In defense of this course, it does appear in the syllabus to include a fair amount of analog material and basic principles. It does in fact start w/Kirchoff's Laws, which must include a treatment of Ohm's Law to be useful in most situations (nodal/mesh analyses, etc). The FAQ also claims to emphasize the analog and deemphasize the microcontroller aspects.
I think like most blogs these days, this course is using the microcontroller/robot as the hook to get the interest of the student/young player, and then ties the course material back to it frequently to keep them. It's not a bad strategy overall, even if it doesn't appeal to people not interested in robotics (me).
Education: 1.Inspire 2.Inform 3a.Evaluate 3b.Experiment 4.Repeat
This is just a different way to skin the question/answer format of teaching.
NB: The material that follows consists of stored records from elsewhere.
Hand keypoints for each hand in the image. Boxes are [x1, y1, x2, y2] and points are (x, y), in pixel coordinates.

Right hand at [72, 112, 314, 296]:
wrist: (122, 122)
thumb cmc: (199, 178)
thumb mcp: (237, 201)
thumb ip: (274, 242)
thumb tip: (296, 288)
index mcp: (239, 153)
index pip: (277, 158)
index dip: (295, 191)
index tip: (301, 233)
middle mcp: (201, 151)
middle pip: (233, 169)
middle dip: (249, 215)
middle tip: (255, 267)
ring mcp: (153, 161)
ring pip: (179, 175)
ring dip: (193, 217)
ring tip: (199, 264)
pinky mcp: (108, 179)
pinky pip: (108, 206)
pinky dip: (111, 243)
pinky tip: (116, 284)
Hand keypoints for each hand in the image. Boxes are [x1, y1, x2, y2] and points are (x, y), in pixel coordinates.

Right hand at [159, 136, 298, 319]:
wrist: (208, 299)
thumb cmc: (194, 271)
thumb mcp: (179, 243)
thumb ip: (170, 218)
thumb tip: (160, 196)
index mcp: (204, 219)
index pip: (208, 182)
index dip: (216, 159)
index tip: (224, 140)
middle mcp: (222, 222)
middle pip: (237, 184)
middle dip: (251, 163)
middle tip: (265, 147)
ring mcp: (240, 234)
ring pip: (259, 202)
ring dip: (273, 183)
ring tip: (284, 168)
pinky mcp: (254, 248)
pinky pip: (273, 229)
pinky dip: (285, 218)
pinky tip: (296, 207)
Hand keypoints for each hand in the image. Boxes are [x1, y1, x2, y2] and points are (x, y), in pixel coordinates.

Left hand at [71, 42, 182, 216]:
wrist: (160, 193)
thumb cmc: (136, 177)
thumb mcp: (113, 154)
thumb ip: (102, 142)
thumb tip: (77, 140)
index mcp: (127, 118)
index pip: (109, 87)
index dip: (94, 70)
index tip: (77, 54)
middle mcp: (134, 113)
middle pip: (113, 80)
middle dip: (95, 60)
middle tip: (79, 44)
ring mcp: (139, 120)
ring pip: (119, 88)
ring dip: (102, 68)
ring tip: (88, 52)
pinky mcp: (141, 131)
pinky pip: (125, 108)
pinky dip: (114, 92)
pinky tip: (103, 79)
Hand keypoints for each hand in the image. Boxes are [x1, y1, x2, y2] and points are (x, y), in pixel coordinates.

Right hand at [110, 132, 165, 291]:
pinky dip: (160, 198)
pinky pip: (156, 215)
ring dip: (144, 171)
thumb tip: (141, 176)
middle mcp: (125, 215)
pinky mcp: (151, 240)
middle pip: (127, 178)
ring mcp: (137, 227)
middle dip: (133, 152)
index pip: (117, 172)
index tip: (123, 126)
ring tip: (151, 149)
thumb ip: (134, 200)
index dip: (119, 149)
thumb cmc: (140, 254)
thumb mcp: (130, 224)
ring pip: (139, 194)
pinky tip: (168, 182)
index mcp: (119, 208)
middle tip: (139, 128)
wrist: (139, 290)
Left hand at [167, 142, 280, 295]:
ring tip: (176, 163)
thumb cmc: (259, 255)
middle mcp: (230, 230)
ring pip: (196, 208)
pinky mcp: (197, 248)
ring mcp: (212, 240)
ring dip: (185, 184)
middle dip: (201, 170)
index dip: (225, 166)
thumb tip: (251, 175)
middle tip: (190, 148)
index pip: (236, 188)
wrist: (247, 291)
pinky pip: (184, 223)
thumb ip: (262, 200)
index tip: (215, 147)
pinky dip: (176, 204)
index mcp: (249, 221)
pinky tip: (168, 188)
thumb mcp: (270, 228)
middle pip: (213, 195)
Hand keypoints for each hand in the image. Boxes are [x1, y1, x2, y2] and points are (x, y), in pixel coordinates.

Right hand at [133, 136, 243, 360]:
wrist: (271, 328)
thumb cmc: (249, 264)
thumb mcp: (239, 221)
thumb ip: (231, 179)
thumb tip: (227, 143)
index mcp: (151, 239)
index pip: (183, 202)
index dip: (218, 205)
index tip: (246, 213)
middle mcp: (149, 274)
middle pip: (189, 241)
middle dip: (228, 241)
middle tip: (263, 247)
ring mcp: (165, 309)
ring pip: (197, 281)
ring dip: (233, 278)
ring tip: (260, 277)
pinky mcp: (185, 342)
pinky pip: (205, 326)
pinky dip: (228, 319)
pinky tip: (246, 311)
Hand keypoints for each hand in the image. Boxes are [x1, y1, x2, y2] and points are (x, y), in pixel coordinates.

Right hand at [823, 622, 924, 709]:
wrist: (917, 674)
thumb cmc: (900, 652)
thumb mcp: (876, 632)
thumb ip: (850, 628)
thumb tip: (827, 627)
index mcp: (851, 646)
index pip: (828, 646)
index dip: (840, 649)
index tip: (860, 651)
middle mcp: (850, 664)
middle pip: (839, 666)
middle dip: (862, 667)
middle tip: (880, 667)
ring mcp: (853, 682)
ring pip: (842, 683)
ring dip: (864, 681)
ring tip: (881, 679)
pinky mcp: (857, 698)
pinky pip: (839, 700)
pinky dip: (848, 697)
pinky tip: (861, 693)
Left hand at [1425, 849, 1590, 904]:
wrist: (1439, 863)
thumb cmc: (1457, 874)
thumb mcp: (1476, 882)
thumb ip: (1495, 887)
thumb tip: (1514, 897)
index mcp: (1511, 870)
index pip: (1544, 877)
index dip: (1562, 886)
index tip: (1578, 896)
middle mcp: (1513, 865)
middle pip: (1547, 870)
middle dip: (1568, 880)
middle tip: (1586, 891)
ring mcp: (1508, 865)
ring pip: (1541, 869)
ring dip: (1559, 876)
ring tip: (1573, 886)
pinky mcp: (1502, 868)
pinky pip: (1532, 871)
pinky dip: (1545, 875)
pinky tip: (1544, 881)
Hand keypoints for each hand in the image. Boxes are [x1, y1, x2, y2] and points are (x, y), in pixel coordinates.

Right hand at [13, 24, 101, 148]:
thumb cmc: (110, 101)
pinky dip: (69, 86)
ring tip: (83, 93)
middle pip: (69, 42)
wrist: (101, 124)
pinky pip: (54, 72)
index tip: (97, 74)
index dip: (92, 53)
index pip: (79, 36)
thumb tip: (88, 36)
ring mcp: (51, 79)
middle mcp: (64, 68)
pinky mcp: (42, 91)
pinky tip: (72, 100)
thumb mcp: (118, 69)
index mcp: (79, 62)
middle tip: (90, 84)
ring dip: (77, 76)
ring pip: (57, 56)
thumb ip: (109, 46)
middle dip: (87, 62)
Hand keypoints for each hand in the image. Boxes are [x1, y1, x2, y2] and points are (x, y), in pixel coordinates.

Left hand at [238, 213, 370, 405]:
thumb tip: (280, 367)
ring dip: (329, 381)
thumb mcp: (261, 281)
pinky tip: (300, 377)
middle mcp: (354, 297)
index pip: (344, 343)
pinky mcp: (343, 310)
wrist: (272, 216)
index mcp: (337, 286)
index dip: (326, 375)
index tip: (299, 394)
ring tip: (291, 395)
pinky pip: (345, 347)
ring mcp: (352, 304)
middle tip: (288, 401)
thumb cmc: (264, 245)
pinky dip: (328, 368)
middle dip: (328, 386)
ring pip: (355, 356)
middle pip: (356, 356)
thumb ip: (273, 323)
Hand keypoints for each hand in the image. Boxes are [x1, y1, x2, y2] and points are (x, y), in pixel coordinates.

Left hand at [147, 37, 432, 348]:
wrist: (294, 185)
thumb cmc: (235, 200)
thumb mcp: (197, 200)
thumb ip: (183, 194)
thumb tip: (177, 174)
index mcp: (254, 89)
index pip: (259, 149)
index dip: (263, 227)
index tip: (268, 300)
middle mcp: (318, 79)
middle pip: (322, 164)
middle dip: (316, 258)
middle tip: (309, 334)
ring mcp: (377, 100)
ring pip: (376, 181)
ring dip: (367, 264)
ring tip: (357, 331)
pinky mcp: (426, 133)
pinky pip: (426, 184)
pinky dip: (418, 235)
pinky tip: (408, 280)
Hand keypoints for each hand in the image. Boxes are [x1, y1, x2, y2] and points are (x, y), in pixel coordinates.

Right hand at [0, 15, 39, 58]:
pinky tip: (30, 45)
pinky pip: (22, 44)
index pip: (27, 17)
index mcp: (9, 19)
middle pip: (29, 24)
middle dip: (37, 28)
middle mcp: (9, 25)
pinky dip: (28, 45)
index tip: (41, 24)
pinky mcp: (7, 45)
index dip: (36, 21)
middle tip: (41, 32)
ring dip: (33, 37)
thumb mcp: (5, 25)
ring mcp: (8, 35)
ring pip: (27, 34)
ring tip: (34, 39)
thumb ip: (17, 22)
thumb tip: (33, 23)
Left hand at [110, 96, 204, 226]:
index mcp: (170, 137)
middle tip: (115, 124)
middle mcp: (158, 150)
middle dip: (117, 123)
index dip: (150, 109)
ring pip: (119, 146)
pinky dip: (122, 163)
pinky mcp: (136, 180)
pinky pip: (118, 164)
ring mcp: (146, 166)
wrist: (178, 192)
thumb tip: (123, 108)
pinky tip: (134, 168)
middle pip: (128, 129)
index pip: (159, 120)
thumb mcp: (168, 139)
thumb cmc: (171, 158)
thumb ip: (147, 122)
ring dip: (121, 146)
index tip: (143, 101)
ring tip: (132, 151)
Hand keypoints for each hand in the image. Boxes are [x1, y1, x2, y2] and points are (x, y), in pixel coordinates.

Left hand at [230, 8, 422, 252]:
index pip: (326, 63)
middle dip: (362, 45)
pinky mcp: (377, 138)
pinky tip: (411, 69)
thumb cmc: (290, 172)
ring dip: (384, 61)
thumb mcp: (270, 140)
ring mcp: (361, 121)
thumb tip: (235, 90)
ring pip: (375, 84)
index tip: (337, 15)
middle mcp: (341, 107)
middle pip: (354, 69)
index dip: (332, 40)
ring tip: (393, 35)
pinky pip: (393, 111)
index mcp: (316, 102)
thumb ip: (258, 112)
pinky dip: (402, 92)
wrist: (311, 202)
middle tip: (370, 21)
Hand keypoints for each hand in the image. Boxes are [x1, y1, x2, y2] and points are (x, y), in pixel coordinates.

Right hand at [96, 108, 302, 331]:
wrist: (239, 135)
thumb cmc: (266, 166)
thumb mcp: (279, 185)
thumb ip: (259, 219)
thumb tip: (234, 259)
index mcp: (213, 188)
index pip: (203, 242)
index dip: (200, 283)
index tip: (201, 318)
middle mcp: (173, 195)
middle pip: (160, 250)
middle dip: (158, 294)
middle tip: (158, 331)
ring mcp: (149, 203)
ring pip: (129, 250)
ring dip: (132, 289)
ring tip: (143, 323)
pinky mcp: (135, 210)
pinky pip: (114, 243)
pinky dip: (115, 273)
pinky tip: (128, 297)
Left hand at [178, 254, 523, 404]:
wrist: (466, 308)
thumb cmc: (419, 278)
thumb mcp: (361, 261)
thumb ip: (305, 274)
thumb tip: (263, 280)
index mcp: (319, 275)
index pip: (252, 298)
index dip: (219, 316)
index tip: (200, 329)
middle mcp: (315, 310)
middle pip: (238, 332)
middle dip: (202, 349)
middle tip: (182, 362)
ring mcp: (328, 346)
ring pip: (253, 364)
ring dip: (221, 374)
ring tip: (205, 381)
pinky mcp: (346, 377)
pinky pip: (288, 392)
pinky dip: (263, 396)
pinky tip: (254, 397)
It's essentially the same thing with different labels.
I take the robot/micro as their Inspire phase. The material will Inform and Evaluate. The Experiments should cause as many questions as answers they generate, tying back to Inspire and whetting the students' appetite for the next round of Inform. For an introductory course, this strategy seems appropriate, where Inspire can be handled by "the reason why I came here" and Inform can be used to tie in areas the student would not have pursued on their own, exposing them to a wider survey of material, and just tying it back into the main theme so that they get what they came for.